- [Entries provided]:

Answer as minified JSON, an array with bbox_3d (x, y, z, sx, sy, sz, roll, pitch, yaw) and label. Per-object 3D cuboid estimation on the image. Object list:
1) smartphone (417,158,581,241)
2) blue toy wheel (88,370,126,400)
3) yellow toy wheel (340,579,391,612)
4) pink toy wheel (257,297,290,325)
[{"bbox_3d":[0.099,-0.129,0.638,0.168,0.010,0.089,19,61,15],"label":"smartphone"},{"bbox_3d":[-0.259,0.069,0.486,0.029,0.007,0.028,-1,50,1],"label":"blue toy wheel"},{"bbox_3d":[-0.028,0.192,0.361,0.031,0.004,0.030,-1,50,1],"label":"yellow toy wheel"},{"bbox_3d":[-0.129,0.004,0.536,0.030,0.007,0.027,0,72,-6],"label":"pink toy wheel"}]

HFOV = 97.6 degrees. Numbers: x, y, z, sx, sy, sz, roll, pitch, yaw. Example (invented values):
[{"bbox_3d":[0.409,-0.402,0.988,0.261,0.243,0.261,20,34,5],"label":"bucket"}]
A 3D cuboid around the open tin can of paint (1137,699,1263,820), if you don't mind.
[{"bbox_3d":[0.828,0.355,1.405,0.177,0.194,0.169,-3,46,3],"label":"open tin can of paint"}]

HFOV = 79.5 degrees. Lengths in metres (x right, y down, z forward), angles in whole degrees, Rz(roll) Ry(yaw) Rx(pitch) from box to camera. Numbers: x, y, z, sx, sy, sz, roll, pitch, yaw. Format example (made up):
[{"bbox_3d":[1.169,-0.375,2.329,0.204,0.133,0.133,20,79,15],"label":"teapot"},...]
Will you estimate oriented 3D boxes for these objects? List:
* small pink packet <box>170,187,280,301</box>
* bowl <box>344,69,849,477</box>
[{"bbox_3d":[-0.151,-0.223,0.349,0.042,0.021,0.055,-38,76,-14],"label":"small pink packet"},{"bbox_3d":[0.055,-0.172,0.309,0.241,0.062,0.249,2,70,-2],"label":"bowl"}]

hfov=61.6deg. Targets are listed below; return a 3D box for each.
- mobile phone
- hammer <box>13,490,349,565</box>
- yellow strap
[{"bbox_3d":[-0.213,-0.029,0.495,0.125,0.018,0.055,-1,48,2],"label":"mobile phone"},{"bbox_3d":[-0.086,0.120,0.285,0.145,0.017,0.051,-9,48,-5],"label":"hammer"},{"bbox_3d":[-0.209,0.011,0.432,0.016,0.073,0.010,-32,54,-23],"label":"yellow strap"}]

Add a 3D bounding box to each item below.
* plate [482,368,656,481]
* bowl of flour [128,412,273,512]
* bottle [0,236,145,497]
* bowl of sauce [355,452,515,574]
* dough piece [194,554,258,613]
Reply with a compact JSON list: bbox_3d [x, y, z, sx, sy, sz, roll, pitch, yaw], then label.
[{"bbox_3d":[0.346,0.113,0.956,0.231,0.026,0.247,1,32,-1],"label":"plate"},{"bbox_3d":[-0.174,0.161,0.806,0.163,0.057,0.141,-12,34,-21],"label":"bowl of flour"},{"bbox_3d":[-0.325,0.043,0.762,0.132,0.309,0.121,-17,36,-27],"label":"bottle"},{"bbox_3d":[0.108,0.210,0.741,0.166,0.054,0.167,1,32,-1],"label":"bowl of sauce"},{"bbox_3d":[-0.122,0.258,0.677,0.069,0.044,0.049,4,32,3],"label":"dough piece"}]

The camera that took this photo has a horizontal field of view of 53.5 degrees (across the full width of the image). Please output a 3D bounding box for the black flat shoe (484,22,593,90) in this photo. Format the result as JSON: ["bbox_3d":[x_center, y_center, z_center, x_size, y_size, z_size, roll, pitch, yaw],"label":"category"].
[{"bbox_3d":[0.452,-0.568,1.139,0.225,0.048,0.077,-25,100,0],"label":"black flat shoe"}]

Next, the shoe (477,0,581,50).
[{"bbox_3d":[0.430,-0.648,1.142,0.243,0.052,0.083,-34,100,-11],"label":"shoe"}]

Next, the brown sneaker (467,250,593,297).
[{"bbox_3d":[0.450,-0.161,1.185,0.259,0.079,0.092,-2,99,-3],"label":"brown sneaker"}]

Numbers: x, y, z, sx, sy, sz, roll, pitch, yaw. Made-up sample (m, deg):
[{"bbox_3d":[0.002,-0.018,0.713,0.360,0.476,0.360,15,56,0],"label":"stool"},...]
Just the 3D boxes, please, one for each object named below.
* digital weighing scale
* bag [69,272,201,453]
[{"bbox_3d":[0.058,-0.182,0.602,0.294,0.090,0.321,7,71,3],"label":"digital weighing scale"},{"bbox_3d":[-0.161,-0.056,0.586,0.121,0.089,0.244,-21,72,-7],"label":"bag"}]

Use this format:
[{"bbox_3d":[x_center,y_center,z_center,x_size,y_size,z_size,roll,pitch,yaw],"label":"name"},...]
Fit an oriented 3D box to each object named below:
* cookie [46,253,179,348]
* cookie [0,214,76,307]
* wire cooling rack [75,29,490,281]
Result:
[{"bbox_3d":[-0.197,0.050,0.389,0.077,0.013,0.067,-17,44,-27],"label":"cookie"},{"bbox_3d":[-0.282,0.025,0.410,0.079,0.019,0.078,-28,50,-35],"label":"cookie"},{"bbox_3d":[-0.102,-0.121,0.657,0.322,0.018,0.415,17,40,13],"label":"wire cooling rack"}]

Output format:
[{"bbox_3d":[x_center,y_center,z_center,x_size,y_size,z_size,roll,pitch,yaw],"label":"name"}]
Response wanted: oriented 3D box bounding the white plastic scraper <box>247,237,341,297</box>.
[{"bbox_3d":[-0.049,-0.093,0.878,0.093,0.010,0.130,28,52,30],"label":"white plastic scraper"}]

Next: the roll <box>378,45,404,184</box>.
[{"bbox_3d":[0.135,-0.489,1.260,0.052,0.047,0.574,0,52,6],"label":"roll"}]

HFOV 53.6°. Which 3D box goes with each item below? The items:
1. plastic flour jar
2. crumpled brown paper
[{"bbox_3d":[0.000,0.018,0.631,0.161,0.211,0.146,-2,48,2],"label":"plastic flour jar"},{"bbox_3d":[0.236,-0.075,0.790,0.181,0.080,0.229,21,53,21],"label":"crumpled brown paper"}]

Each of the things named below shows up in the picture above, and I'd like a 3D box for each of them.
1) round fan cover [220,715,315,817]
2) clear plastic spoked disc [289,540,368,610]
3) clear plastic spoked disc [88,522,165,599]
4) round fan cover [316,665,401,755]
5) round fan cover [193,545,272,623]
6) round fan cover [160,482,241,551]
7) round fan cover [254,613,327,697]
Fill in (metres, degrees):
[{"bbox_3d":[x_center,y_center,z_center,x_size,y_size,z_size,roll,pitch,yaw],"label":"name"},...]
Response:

- [Aim of the exercise]: Scan the entries above for the string "clear" and copy each line that contains it.

- [Answer]:
2) clear plastic spoked disc [289,540,368,610]
3) clear plastic spoked disc [88,522,165,599]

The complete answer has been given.